[Task to carry out]: Among the entries below, find the line with "escenarios de guerra, misiones" and the line with "snow man目黒蓮色っぽい". Return exactly those lines and every line between them, but no pictures.

Extracted page text data

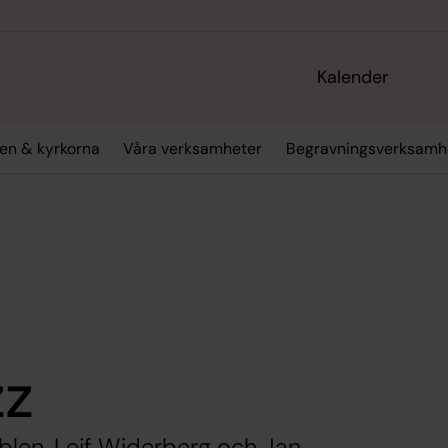
Kalender
en & kyrkorna
Våra verksamheter
Begravningsverksamh
zz
len, Leif Widerberg och Jan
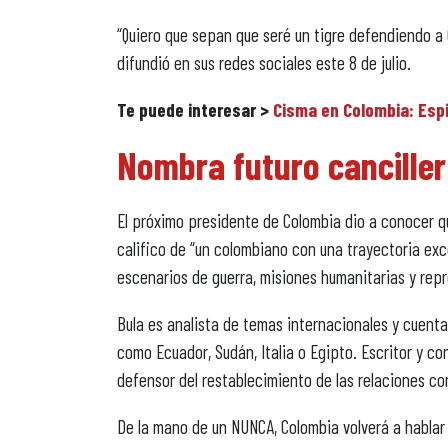
“Quiero que sepan que seré un tigre defendiendo a C
difundió en sus redes sociales este 8 de julio.
Te puede interesar >
Cisma en Colombia: Espi
Nombra futuro canciller
El próximo presidente de Colombia dio a conocer qu
califico de “un colombiano con una trayectoria exc
escenarios de guerra, misiones humanitarias y repr
Bula es analista de temas internacionales y cuent
como Ecuador, Sudán, Italia o Egipto. Escritor y c
defensor del restablecimiento de las relaciones con
De la mano de un NUNCA, Colombia volverá a hablar 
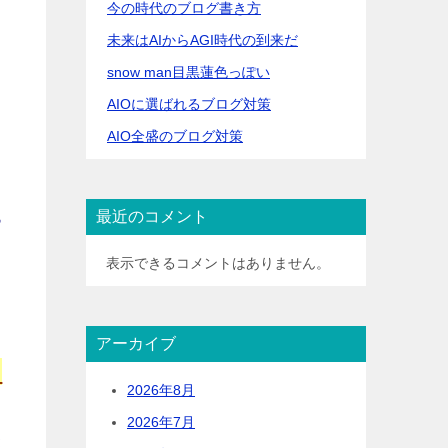
今の時代のブログ書き方
未来はAIからAGI時代の到来だ
snow man目黒蓮色っぽい
AIOに選ばれるブログ対策
ま
AIO全盛のブログ対策
最近のコメント
す
ま
表示できるコメントはありません。
アーカイブ
こ
2026年8月
2026年7月
き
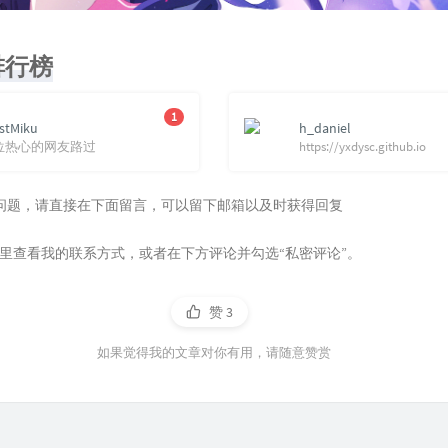
排行榜
1
stMiku
h_daniel
位热心的网友路过
https://yxdysc.github.io
问题，请直接在下面留言，可以留下邮箱以及时获得回复
里查看我的联系方式，或者在下方评论并勾选“私密评论”。
赞
3
如果觉得我的文章对你有用，请随意赞赏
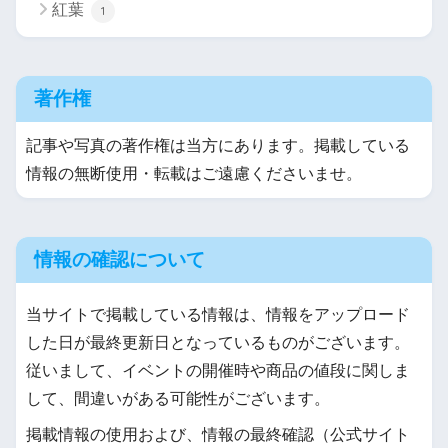
紅葉
1
著作権
記事や写真の著作権は当方にあります。掲載している
情報の無断使用・転載はご遠慮くださいませ。
情報の確認について
当サイトで掲載している情報は、情報をアップロード
した日が最終更新日となっているものがございます。
従いまして、イベントの開催時や商品の値段に関しま
して、間違いがある可能性がございます。
掲載情報の使用および、情報の最終確認（公式サイト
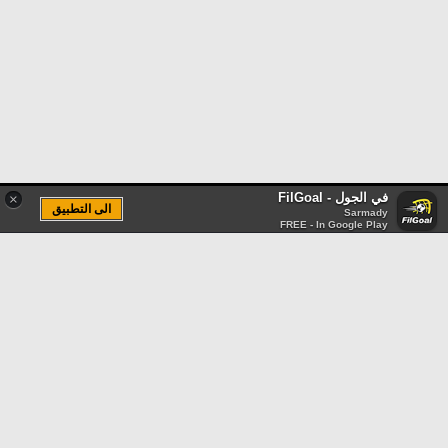
في الجول - FilGoal
×
الى التطبيق
Sarmady
FREE - In Google Play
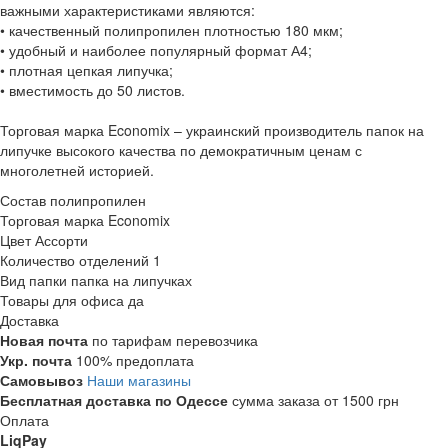
важными характеристиками являются:
• качественный полипропилен плотностью 180 мкм;
• удобный и наиболее популярный формат А4;
• плотная цепкая липучка;
• вместимость до 50 листов.
Торговая марка Economix – украинский производитель папок на
липучке высокого качества по демократичным ценам с
многолетней историей.
Состав
полипропилен
Торговая марка
Economix
Цвет
Ассорти
Количество отделений
1
Вид папки
папка на липучках
Товары для офиса
да
Доставка
Новая почта
по тарифам перевозчика
Укр. почта
100% предоплата
Самовывоз
Наши магазины
Бесплатная доставка по Одессе
сумма заказа от 1500 грн
Оплата
LiqPay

[Exercise response]:
escenarios de guerra, misiones humanitarias y repr
Bula es analista de temas internacionales y cuent
como Ecuador, Sudán, Italia o Egipto. Escritor y c
defensor del restablecimiento de las relaciones con
De la mano de un NUNCA, Colombia volverá a hablar 
今の時代のブログ書き方
未来はAIからAGI時代の到来だ
snow man目黒蓮色っぽい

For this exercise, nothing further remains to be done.